Context
FinSure, an insurance technology company, ingests customer policy, claims, and payment data from a PostgreSQL OLTP database, partner SFTP drops, and a Kafka topic carrying application events. The current pipeline is a mix of ad hoc Python scripts and nightly SQL jobs, which has led to duplicate loads, inconsistent record counts, and weak controls around PII handling.
You need to redesign the pipeline so analytics and compliance teams can trust the data while meeting security requirements for regulated customer information.
Scale Requirements
- Sources: PostgreSQL (~150 tables), partner SFTP files (~20K files/day), Kafka events (~15K events/sec peak)

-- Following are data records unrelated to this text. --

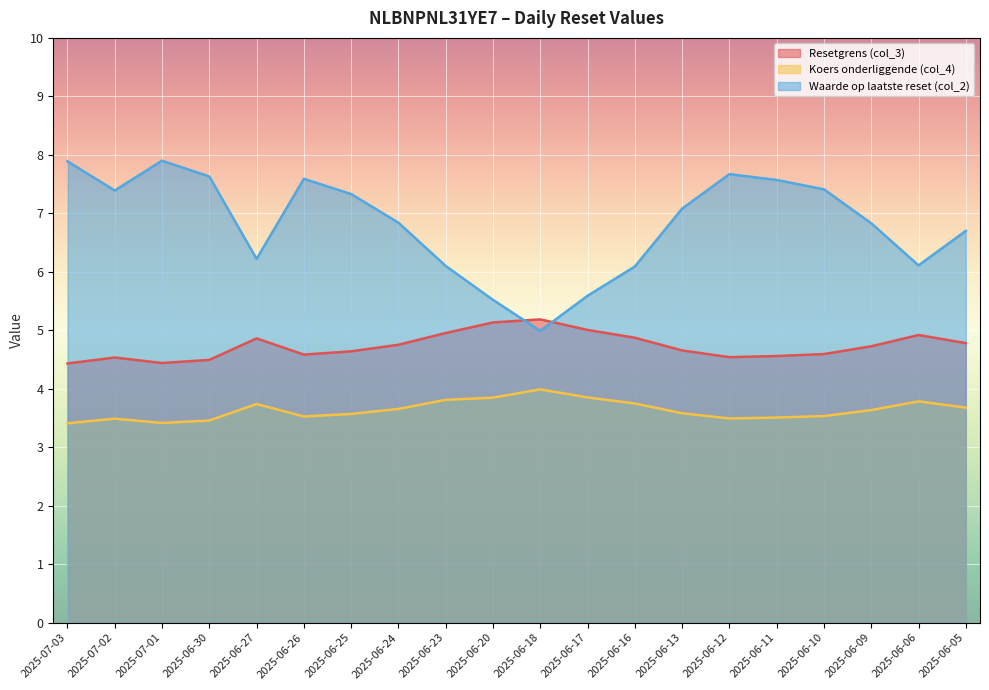

Between 2025-06-23 and 2025-07-03, which is larger?

2025-06-23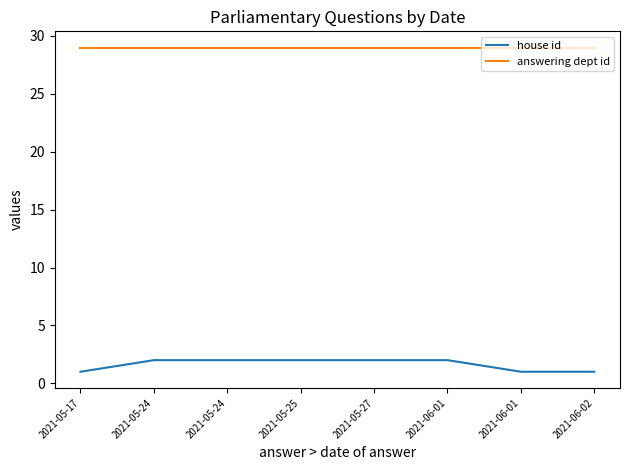

How many lines are shown in the chart?

2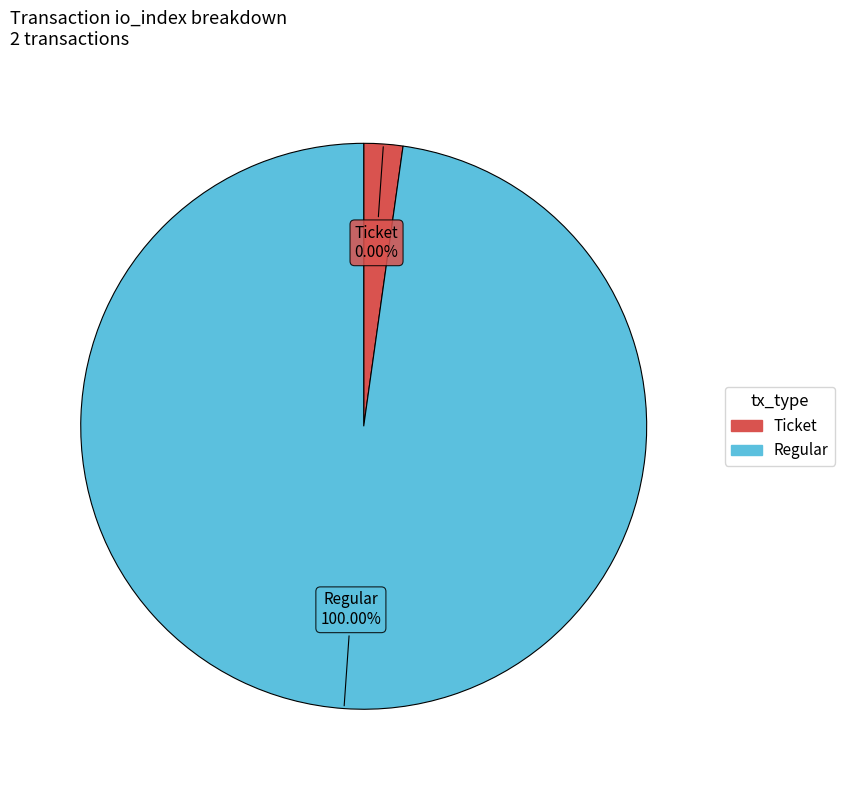

What is the largest slice in the pie chart?

Regular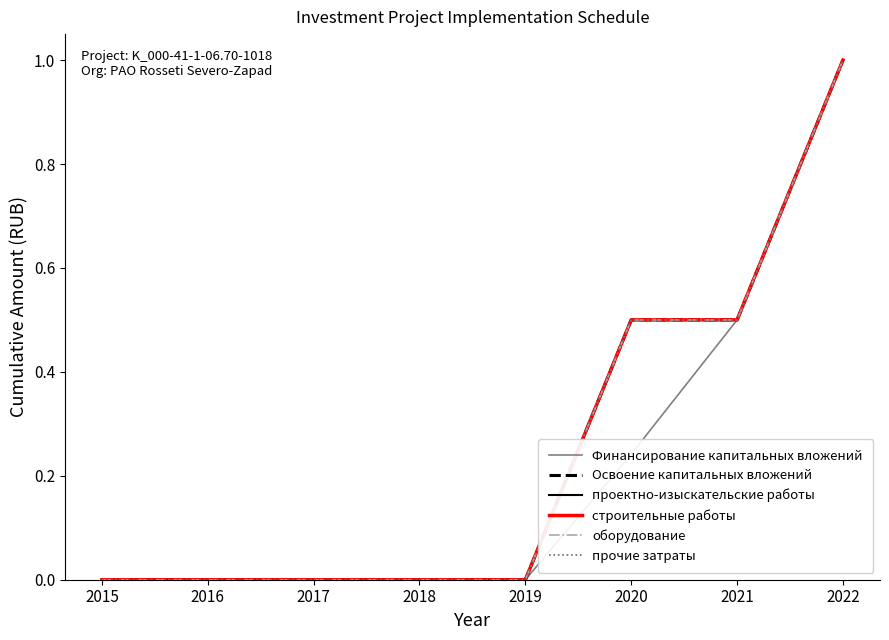

Does the chart display data point markers on the line(s)?

No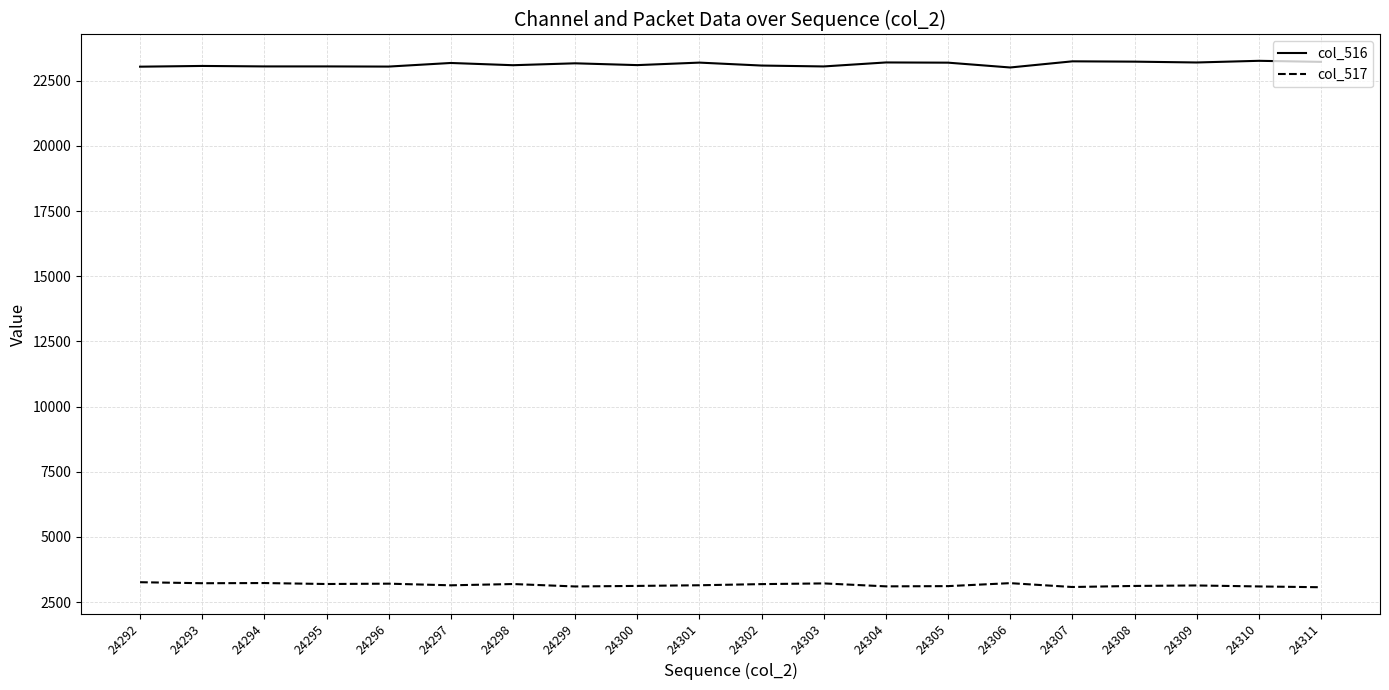

What are all the series names shown in the legend?

col_516, col_517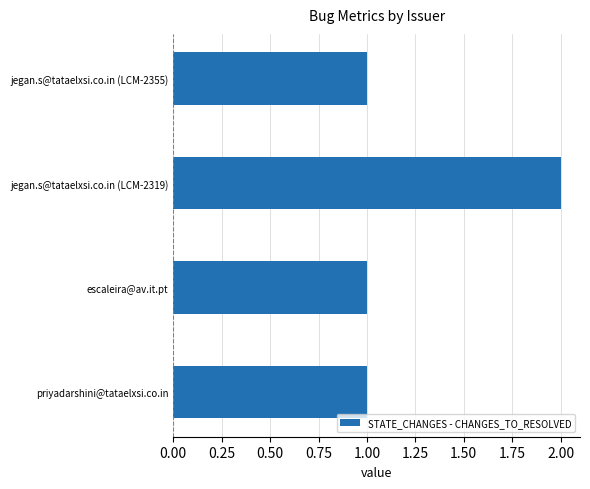

Approximately how many times larger is the value at priyadarshini@tataelxsi.co.in compared to escaleira@av.it.pt?

1.0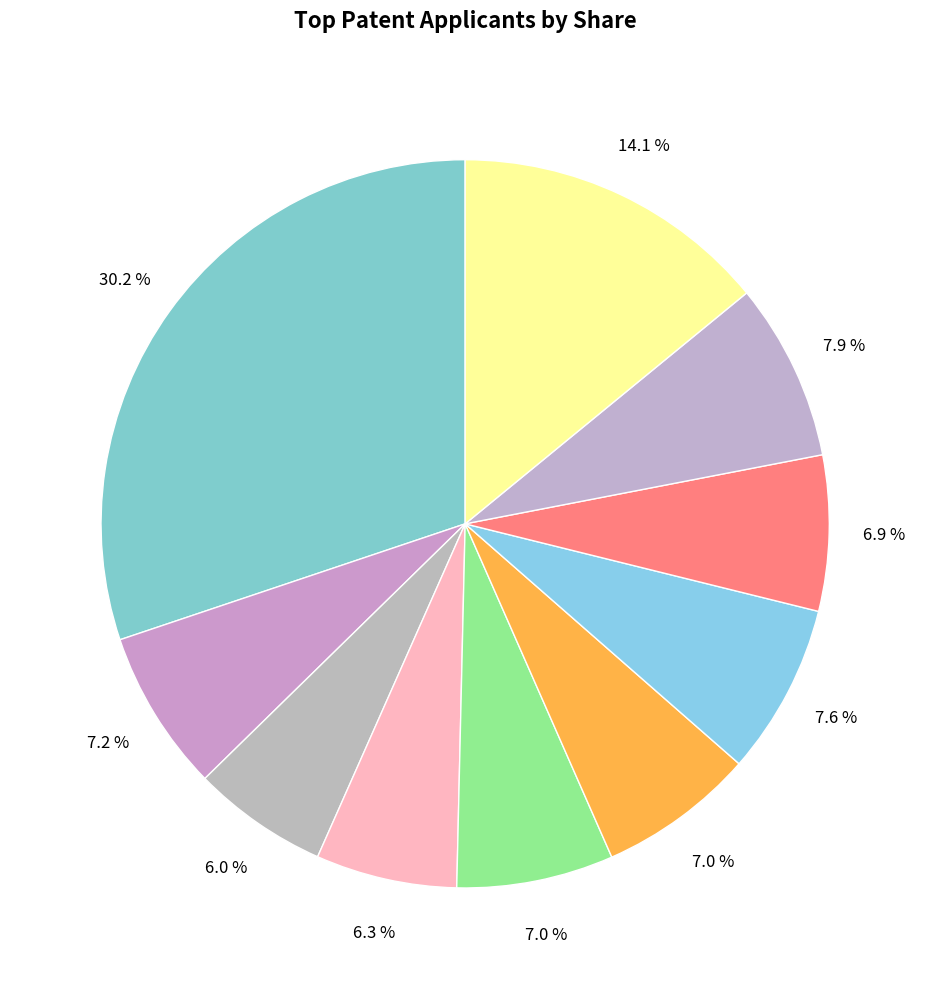

How many slices are in this pie chart?

10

- Daily volume: ~1.2 TB raw data/day
- Latency: batch data available within 30 minutes; streaming events available within 2 minutes
- Retention: 7 years for curated warehouse data, 90 days for raw landing zone
- Availability target: 99.9% for scheduled loads
Requirements
- Design an end-to-end pipeline that ingests batch and streaming data into a centralized platform.
- Ensure data integrity through schema validation, deduplication, idempotent loads, reconciliation checks, and audit logging.
- Ensure data security through encryption in transit and at rest, RBAC, secrets management, PII masking/tokenization, and access auditing.
- Support CDC or incremental extraction from PostgreSQL and reliable ingestion of partner files.
- Build curated warehouse tables for policy, claims, and payments analytics.
- Define orchestration, monitoring, alerting, and failure recovery.
Constraints
- AWS is the required cloud platform.
- Incremental budget is capped at $18K/month.
- Compliance requirements: SOC 2, GDPR, and support for customer deletion requests within 72 hours.
- Team size: 3 data engineers, so the solution should favor managed services over heavy platform operations.
- Historical backfill of 2 years must be supported without corrupting current production tables.